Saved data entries
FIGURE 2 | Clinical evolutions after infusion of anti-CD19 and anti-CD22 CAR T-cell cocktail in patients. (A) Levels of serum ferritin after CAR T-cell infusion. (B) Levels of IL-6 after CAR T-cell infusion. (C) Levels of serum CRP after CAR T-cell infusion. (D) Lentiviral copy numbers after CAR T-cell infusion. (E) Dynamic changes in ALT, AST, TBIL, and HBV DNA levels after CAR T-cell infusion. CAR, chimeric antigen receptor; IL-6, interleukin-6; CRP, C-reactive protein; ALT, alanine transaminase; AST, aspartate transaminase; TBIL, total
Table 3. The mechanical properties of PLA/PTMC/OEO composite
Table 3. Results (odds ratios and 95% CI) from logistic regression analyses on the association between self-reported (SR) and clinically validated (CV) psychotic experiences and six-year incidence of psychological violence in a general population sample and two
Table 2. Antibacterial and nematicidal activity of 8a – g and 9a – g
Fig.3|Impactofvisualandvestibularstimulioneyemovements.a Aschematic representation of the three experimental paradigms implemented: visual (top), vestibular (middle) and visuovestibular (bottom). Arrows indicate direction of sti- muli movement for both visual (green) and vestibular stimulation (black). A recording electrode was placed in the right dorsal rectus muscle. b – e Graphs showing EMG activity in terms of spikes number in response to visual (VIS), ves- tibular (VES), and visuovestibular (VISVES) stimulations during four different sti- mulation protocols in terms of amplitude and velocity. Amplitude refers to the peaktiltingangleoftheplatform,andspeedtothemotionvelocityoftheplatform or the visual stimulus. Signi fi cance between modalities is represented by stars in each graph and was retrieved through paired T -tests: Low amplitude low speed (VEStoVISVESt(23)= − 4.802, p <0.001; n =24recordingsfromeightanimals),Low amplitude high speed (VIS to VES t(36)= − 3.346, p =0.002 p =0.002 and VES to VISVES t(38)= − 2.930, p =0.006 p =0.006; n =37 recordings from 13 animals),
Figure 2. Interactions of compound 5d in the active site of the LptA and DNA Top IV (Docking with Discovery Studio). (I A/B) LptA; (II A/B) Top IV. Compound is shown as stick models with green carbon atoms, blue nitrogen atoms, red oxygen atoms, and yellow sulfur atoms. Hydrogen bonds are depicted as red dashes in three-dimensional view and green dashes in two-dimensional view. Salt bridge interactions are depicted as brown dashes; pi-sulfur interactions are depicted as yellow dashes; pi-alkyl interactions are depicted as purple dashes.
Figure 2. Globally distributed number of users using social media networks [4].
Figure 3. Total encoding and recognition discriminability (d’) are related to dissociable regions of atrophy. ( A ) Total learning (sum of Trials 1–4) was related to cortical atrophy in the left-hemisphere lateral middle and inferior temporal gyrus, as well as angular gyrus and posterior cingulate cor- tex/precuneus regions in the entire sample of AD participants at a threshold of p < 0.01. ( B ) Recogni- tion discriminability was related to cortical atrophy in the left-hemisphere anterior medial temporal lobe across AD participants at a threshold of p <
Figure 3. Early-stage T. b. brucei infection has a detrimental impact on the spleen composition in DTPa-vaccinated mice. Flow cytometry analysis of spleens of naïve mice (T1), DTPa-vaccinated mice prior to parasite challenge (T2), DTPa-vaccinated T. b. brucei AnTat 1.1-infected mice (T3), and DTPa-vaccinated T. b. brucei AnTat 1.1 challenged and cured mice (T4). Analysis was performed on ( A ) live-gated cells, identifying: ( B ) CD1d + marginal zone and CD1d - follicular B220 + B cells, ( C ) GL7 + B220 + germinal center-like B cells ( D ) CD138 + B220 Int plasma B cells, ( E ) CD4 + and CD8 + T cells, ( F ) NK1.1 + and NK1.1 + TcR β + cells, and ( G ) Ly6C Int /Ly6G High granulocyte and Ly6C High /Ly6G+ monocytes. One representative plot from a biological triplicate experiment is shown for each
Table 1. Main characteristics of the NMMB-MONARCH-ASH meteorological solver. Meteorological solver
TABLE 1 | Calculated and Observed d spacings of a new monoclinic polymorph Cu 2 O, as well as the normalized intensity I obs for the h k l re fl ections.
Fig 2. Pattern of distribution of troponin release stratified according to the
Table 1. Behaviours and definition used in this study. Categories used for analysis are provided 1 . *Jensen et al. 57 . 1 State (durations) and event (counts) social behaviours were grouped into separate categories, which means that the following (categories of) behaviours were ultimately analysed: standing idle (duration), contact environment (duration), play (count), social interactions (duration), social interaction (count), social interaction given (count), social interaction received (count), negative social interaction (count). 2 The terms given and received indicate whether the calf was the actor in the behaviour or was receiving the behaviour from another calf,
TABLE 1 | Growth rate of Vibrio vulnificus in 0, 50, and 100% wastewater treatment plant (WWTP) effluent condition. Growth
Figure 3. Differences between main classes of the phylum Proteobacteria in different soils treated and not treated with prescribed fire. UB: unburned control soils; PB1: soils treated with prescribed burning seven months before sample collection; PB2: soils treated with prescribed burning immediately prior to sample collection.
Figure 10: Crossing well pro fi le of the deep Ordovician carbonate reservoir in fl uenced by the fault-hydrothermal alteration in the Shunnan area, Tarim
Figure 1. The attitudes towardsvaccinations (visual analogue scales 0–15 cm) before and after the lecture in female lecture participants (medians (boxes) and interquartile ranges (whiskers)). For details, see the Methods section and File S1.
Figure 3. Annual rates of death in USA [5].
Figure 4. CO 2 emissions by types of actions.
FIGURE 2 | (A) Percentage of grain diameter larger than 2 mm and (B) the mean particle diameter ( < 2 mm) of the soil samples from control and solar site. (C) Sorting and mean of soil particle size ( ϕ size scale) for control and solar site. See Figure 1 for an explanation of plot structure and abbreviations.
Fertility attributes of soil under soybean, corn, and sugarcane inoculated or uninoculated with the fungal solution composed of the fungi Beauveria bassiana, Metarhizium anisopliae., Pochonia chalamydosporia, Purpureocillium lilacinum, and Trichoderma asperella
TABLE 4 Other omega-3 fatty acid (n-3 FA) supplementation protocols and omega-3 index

## Assignment:
Make an exact copy of the records.

## Result below:
FIGURE 2 | Clinical evolutions after infusion of anti-CD19 and anti-CD22 CAR T-cell cocktail in patients. (A) Levels of serum ferritin after CAR T-cell infusion. (B) Levels of IL-6 after CAR T-cell infusion. (C) Levels of serum CRP after CAR T-cell infusion. (D) Lentiviral copy numbers after CAR T-cell infusion. (E) Dynamic changes in ALT, AST, TBIL, and HBV DNA levels after CAR T-cell infusion. CAR, chimeric antigen receptor; IL-6, interleukin-6; CRP, C-reactive protein; ALT, alanine transaminase; AST, aspartate transaminase; TBIL, total
Table 3. The mechanical properties of PLA/PTMC/OEO composite
Table 3. Results (odds ratios and 95% CI) from logistic regression analyses on the association between self-reported (SR) and clinically validated (CV) psychotic experiences and six-year incidence of psychological violence in a general population sample and two
Table 2. Antibacterial and nematicidal activity of 8a – g and 9a – g
Fig.3|Impactofvisualandvestibularstimulioneyemovements.a Aschematic representation of the three experimental paradigms implemented: visual (top), vestibular (middle) and visuovestibular (bottom). Arrows indicate direction of sti- muli movement for both visual (green) and vestibular stimulation (black). A recording electrode was placed in the right dorsal rectus muscle. b – e Graphs showing EMG activity in terms of spikes number in response to visual (VIS), ves- tibular (VES), and visuovestibular (VISVES) stimulations during four different sti- mulation protocols in terms of amplitude and velocity. Amplitude refers to the peaktiltingangleoftheplatform,andspeedtothemotionvelocityoftheplatform or the visual stimulus. Signi fi cance between modalities is represented by stars in each graph and was retrieved through paired T -tests: Low amplitude low speed (VEStoVISVESt(23)= − 4.802, p <0.001; n =24recordingsfromeightanimals),Low amplitude high speed (VIS to VES t(36)= − 3.346, p =0.002 p =0.002 and VES to VISVES t(38)= − 2.930, p =0.006 p =0.006; n =37 recordings from 13 animals),
Figure 2. Interactions of compound 5d in the active site of the LptA and DNA Top IV (Docking with Discovery Studio). (I A/B) LptA; (II A/B) Top IV. Compound is shown as stick models with green carbon atoms, blue nitrogen atoms, red oxygen atoms, and yellow sulfur atoms. Hydrogen bonds are depicted as red dashes in three-dimensional view and green dashes in two-dimensional view. Salt bridge interactions are depicted as brown dashes; pi-sulfur interactions are depicted as yellow dashes; pi-alkyl interactions are depicted as purple dashes.
Figure 2. Globally distributed number of users using social media networks [4].
Figure 3. Total encoding and recognition discriminability (d’) are related to dissociable regions of atrophy. ( A ) Total learning (sum of Trials 1–4) was related to cortical atrophy in the left-hemisphere lateral middle and inferior temporal gyrus, as well as angular gyrus and posterior cingulate cor- tex/precuneus regions in the entire sample of AD participants at a threshold of p < 0.01. ( B ) Recogni- tion discriminability was related to cortical atrophy in the left-hemisphere anterior medial temporal lobe across AD participants at a threshold of p <
Figure 3. Early-stage T. b. brucei infection has a detrimental impact on the spleen composition in DTPa-vaccinated mice. Flow cytometry analysis of spleens of naïve mice (T1), DTPa-vaccinated mice prior to parasite challenge (T2), DTPa-vaccinated T. b. brucei AnTat 1.1-infected mice (T3), and DTPa-vaccinated T. b. brucei AnTat 1.1 challenged and cured mice (T4). Analysis was performed on ( A ) live-gated cells, identifying: ( B ) CD1d + marginal zone and CD1d - follicular B220 + B cells, ( C ) GL7 + B220 + germinal center-like B cells ( D ) CD138 + B220 Int plasma B cells, ( E ) CD4 + and CD8 + T cells, ( F ) NK1.1 + and NK1.1 + TcR β + cells, and ( G ) Ly6C Int /Ly6G High granulocyte and Ly6C High /Ly6G+ monocytes. One representative plot from a biological triplicate experiment is shown for each
Table 1. Main characteristics of the NMMB-MONARCH-ASH meteorological solver. Meteorological solver
TABLE 1 | Calculated and Observed d spacings of a new monoclinic polymorph Cu 2 O, as well as the normalized intensity I obs for the h k l re fl ections.
Fig 2. Pattern of distribution of troponin release stratified according to the
Table 1. Behaviours and definition used in this study. Categories used for analysis are provided 1 . *Jensen et al. 57 . 1 State (durations) and event (counts) social behaviours were grouped into separate categories, which means that the following (categories of) behaviours were ultimately analysed: standing idle (duration), contact environment (duration), play (count), social interactions (duration), social interaction (count), social interaction given (count), social interaction received (count), negative social interaction (count). 2 The terms given and received indicate whether the calf was the actor in the behaviour or was receiving the behaviour from another calf,
TABLE 1 | Growth rate of Vibrio vulnificus in 0, 50, and 100% wastewater treatment plant (WWTP) effluent condition. Growth
Figure 3. Differences between main classes of the phylum Proteobacteria in different soils treated and not treated with prescribed fire. UB: unburned control soils; PB1: soils treated with prescribed burning seven months before sample collection; PB2: soils treated with prescribed burning immediately prior to sample collection.
Figure 10: Crossing well pro fi le of the deep Ordovician carbonate reservoir in fl uenced by the fault-hydrothermal alteration in the Shunnan area, Tarim
Figure 1. The attitudes towardsvaccinations (visual analogue scales 0–15 cm) before and after the lecture in female lecture participants (medians (boxes) and interquartile ranges (whiskers)). For details, see the Methods section and File S1.
Figure 3. Annual rates of death in USA [5].
Figure 4. CO 2 emissions by types of actions.
FIGURE 2 | (A) Percentage of grain diameter larger than 2 mm and (B) the mean particle diameter ( < 2 mm) of the soil samples from control and solar site. (C) Sorting and mean of soil particle size ( ϕ size scale) for control and solar site. See Figure 1 for an explanation of plot structure and abbreviations.
Fertility attributes of soil under soybean, corn, and sugarcane inoculated or uninoculated with the fungal solution composed of the fungi Beauveria bassiana, Metarhizium anisopliae., Pochonia chalamydosporia, Purpureocillium lilacinum, and Trichoderma asperella
TABLE 4 Other omega-3 fatty acid (n-3 FA) supplementation protocols and omega-3 index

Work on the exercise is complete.